Meester K.H. gebruikt in De Mahatma Brieven, op bladzijden 140 en 142, de uitdrukking panaeonische onsterfelijkheid om daarmee aan te duiden wat ik zojuist “relatieve Onsterfelijkheid” heb genoemd, een Onsterfelijkheid — ten onrechte zo genoemd — die in het geval van bepaalde hoog geëvolueerde monadische ego’s de gehele periode van een manvantara duurt, maar die noodzakelijkerwijs eindigt bij het volgende pralaya van het zonnestelsel. Zo’n periode van onafgebroken zelfbewustzijn bij een zo hoog ontwikkelde monadische entiteit is voor ons mensen eigenlijk een “relatieve Onsterfelijkheid”; maar strikt en logisch gesproken is dit evenmin Onsterfelijkheid als het kortstondig bestaan van een vlinder. Wanneer de zonnemanvantara haar einde heeft bereikt en het zonnepralaya begint, worden zelfs zulke hoog ontwikkelde monadische entiteiten, zulke volledig ontplooide goden, uit het geopenbaarde zelfbewuste bestaan weggevaagd zoals dorre en verdroogde bladeren aan het einde van de herfst; en de goddelijke entiteiten die aldus heengaan, treden nog hogere gebieden van supergoddelijke werkzaamheid binnen, om aan het einde van het pralaya en bij het aanbreken van de eerstvolgende zonnemanvantara weer te verschijnen.

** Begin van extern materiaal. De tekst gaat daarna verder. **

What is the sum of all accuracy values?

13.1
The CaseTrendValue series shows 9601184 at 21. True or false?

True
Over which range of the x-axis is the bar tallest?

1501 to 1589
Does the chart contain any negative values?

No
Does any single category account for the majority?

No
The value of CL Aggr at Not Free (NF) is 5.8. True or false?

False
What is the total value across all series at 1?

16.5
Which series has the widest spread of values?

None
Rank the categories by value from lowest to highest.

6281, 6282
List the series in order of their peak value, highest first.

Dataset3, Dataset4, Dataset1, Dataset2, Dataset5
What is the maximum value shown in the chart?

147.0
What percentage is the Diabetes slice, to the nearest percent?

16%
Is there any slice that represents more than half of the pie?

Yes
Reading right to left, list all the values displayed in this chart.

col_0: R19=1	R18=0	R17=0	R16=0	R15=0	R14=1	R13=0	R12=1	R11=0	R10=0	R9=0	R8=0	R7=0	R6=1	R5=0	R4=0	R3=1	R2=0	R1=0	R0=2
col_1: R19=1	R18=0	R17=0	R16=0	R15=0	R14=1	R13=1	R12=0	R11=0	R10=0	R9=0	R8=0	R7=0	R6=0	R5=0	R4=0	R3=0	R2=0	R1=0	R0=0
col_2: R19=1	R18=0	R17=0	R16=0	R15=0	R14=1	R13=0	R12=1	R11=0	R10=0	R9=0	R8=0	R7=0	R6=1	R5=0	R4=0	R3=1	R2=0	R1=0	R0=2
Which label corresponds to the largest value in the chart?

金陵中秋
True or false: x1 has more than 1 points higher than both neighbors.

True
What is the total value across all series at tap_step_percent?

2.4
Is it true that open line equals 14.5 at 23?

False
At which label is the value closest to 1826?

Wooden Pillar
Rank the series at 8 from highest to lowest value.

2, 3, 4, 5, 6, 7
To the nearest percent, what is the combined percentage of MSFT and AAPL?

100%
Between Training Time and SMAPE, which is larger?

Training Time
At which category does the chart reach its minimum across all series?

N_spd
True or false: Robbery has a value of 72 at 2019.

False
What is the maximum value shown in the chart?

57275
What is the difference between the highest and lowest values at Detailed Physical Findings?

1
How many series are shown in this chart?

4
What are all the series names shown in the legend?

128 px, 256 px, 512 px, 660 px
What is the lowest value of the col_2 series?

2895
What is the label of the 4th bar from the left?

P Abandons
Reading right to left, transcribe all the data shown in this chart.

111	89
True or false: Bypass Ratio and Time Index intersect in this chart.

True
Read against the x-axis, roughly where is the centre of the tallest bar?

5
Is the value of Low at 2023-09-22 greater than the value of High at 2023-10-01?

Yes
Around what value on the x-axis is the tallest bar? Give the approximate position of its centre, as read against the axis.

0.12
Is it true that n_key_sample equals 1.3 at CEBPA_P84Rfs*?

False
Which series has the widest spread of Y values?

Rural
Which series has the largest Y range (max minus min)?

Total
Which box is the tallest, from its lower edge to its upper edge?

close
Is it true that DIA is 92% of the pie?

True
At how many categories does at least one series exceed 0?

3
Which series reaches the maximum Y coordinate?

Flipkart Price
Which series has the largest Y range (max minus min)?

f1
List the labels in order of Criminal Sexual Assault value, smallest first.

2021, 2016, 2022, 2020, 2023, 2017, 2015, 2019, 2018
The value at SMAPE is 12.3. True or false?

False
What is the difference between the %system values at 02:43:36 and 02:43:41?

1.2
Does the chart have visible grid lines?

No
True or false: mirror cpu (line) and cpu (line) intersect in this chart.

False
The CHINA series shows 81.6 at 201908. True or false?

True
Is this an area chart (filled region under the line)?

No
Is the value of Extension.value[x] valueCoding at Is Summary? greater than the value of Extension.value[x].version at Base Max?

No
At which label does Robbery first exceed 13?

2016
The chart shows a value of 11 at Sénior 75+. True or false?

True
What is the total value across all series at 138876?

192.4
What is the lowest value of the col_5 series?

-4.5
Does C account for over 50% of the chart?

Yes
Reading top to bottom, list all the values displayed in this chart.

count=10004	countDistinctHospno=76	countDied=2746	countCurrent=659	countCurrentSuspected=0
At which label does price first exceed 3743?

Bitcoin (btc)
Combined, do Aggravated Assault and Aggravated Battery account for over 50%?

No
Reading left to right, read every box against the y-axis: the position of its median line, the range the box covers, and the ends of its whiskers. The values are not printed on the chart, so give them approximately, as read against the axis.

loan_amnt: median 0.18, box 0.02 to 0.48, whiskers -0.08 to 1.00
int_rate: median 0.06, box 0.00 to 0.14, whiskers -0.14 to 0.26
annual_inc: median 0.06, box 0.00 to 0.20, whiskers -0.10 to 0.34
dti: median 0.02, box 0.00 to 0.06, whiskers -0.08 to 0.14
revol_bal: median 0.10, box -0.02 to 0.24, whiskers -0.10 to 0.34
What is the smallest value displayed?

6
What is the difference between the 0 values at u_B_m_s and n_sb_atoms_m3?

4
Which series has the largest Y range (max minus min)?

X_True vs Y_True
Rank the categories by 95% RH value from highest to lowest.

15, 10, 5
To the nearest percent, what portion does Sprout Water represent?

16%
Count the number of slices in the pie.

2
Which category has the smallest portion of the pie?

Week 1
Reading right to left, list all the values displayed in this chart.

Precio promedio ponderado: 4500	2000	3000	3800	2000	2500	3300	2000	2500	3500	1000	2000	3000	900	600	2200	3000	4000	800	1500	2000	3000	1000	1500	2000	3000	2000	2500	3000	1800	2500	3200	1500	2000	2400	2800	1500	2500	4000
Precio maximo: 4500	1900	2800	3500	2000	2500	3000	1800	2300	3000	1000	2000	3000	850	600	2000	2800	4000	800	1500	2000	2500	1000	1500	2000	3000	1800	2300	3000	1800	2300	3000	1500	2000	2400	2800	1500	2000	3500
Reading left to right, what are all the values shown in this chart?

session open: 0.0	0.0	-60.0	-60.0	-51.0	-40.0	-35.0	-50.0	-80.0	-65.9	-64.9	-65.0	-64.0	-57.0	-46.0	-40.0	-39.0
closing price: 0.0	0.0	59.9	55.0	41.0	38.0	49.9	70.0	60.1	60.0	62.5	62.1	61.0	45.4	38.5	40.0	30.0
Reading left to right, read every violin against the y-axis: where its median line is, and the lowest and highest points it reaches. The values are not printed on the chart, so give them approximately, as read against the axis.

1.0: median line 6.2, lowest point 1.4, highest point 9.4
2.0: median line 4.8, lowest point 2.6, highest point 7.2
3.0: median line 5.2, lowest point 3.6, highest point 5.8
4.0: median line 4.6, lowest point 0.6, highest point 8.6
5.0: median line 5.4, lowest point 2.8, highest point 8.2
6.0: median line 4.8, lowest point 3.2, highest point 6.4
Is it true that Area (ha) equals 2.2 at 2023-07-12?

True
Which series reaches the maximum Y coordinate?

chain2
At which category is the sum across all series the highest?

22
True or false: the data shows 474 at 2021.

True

Deze hele kwestie is daarom in hoge mate relatief. Wat ons mensen als onsterfelijk voorkomt, zou superkosmische entiteiten slechts een kort ogenblik toeschijnen; aan de andere kant zou de levensduur van een gemiddeld mensenleven “onsterfelijk” lijken te zijn voor een zelfbewuste entiteit, die een van de elektronen van een atoom van het menselijk stoffelijk lichaam bewoont.
Wat we van al deze opmerkingen moeten onthouden, is het wonderlijke feit dat het bewustzijn van eeuwigheid tot eeuwigheid in stand blijft, hoewel het uit de aard der zaak in de eindeloze duur onophoudelijk en doorlopend veranderingen ondergaat in stadia van verwerkelijking. Wat men bewusteloosheid noemt, is niet anders dan een vorm van bewustzijn die zo subtiel is dat ons grove verstand hem niet kan waarnemen, ervaren of bevatten; en in de tweede plaats is wat men dood noemt, van een heelal of van ons eigen stoffelijk lichaam, strikt genomen slechts het uiteenvallen van een versleten voertuig en het overgaan van het bewustzijn naar een hoger gebied. Het is van belang de geest van deze wonderlijke lering te begrijpen en het onvolmaakte verstand niet toe te staan over woorden te vallen of zich door moeilijke termen te laten afschrikken.